● Problem: From the line with "where Δ(i) = min" to the line with "5. Experimental Validation", retype every line exactly, including those two, and leave out the rest of the data below.

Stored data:

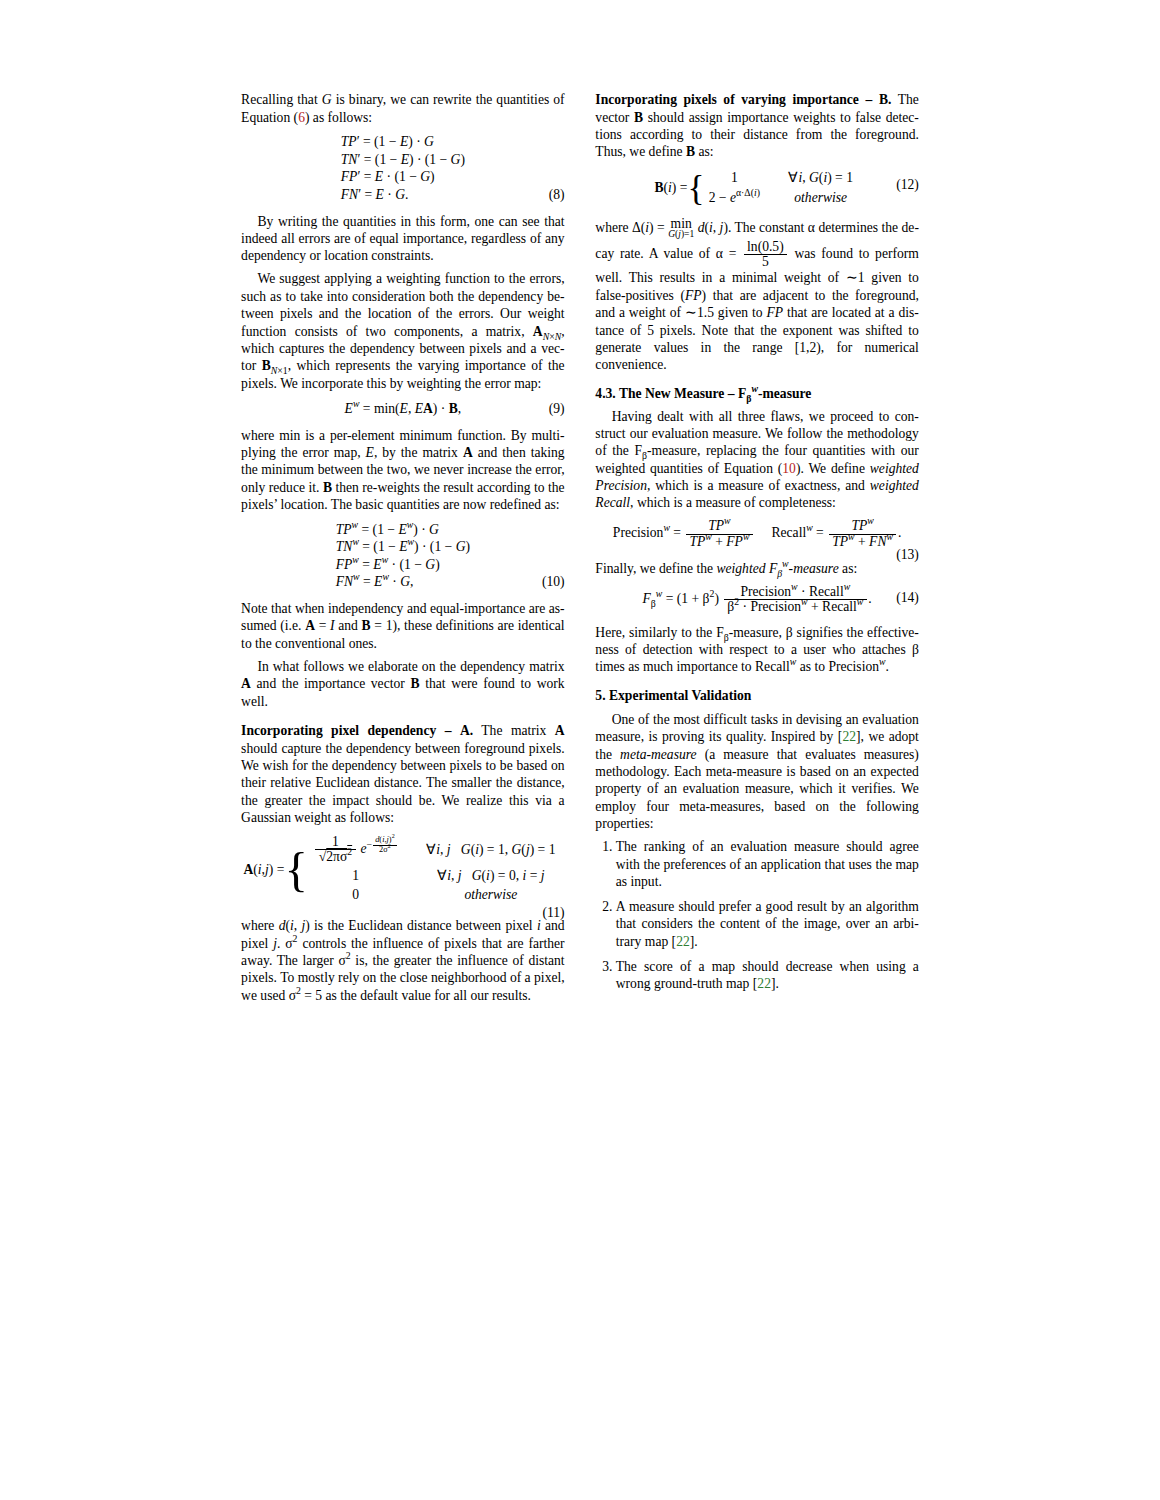Recalling that G is binary, we can rewrite the quantities of Equation (6) as follows:
TP′ = (1 − E) · G
TN′ = (1 − E) · (1 − G)
FP′ = E · (1 − G)
FN′ = E · G.
(8)
By writing the quantities in this form, one can see that indeed all errors are of equal importance, regardless of any dependency or location constraints.
We suggest applying a weighting function to the errors, such as to take into consideration both the dependency between pixels and the location of the errors. Our weight function consists of two components, a matrix, AN×N, which captures the dependency between pixels and a vector BN×1, which represents the varying importance of the pixels. We incorporate this by weighting the error map:
Ew = min(E, EA) · B, (9)
where min is a per-element minimum function. By multiplying the error map, E, by the matrix A and then taking the minimum between the two, we never increase the error, only reduce it. B then re-weights the result according to the pixels’ location. The basic quantities are now redefined as:
TPw = (1 − Ew) · G
TNw = (1 − Ew) · (1 − G)
FPw = Ew · (1 − G)
FNw = Ew · G,
(10)
Note that when independency and equal-importance are assumed (i.e. A = I and B = 1), these definitions are identical to the conventional ones.
In what follows we elaborate on the dependency matrix A and the importance vector B that were found to work well.
Incorporating pixel dependency – A. The matrix A should capture the dependency between foreground pixels. We wish for the dependency between pixels to be based on their relative Euclidean distance. The smaller the distance, the greater the impact should be. We realize this via a Gaussian weight as follows:
A(i, j) = {
| 1 √ 2πσ 2 e − d ( i , j ) 2 2σ 2 | ∀ i , j G ( i ) = 1, G ( j ) = 1 |
| 1 | ∀ i , j G ( i ) = 0, i = j |
| 0 | otherwise |
(11)
where d(i, j) is the Euclidean distance between pixel i and pixel j. σ2 controls the influence of pixels that are farther away. The larger σ2 is, the greater the influence of distant pixels. To mostly rely on the close neighborhood of a pixel, we used σ2 = 5 as the default value for all our results.
Incorporating pixels of varying importance – B. The vector B should assign importance weights to false detections according to their distance from the foreground. Thus, we define B as:
B(i) = {
| 1 | ∀ i , G ( i ) = 1 |
| 2 − e α·Δ( i ) | otherwise |
(12)
where Δ(i) = min G(j)=1 d(i, j). The constant α determines the decay rate. A value of α = ln(0.5) 5 was found to perform well. This results in a minimal weight of ∼1 given to false-positives (FP) that are adjacent to the foreground, and a weight of ∼1.5 given to FP that are located at a distance of 5 pixels. Note that the exponent was shifted to generate values in the range [1,2), for numerical convenience.
4.3. The New Measure – Fβw-measure
Having dealt with all three flaws, we proceed to construct our evaluation measure. We follow the methodology of the Fβ-measure, replacing the four quantities with our weighted quantities of Equation (10). We define weighted Precision, which is a measure of exactness, and weighted Recall, which is a measure of completeness:
Precisionw = TPw TPw + FPw Recallw = TPw TPw + FNw. (13)
Finally, we define the weighted Fβw-measure as:
Fβw = (1 + β2) Precisionw · Recallw β2 · Precisionw + Recallw. (14)
Here, similarly to the Fβ-measure, β signifies the effectiveness of detection with respect to a user who attaches β times as much importance to Recallw as to Precisionw.
5. Experimental Validation
One of the most difficult tasks in devising an evaluation measure, is proving its quality. Inspired by [22], we adopt the meta-measure (a measure that evaluates measures) methodology. Each meta-measure is based on an expected property of an evaluation measure, which it verifies. We employ four meta-measures, based on the following properties:
The ranking of an evaluation measure should agree with the preferences of an application that uses the map as input.
A measure should prefer a good result by an algorithm that considers the content of the image, over an arbitrary map [22].
The score of a map should decrease when using a wrong ground-truth map [22].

● Solution to the exercise:
where Δ(i) = min G(j)=1 d(i, j). The constant α determines the decay rate. A value of α = ln(0.5) 5 was found to perform well. This results in a minimal weight of ∼1 given to false-positives (FP) that are adjacent to the foreground, and a weight of ∼1.5 given to FP that are located at a distance of 5 pixels. Note that the exponent was shifted to generate values in the range [1,2), for numerical convenience.
4.3. The New Measure – Fβw-measure
Having dealt with all three flaws, we proceed to construct our evaluation measure. We follow the methodology of the Fβ-measure, replacing the four quantities with our weighted quantities of Equation (10). We define weighted Precision, which is a measure of exactness, and weighted Recall, which is a measure of completeness:
Precisionw = TPw TPw + FPw Recallw = TPw TPw + FNw. (13)
Finally, we define the weighted Fβw-measure as:
Fβw = (1 + β2) Precisionw · Recallw β2 · Precisionw + Recallw. (14)
Here, similarly to the Fβ-measure, β signifies the effectiveness of detection with respect to a user who attaches β times as much importance to Recallw as to Precisionw.
5. Experimental Validation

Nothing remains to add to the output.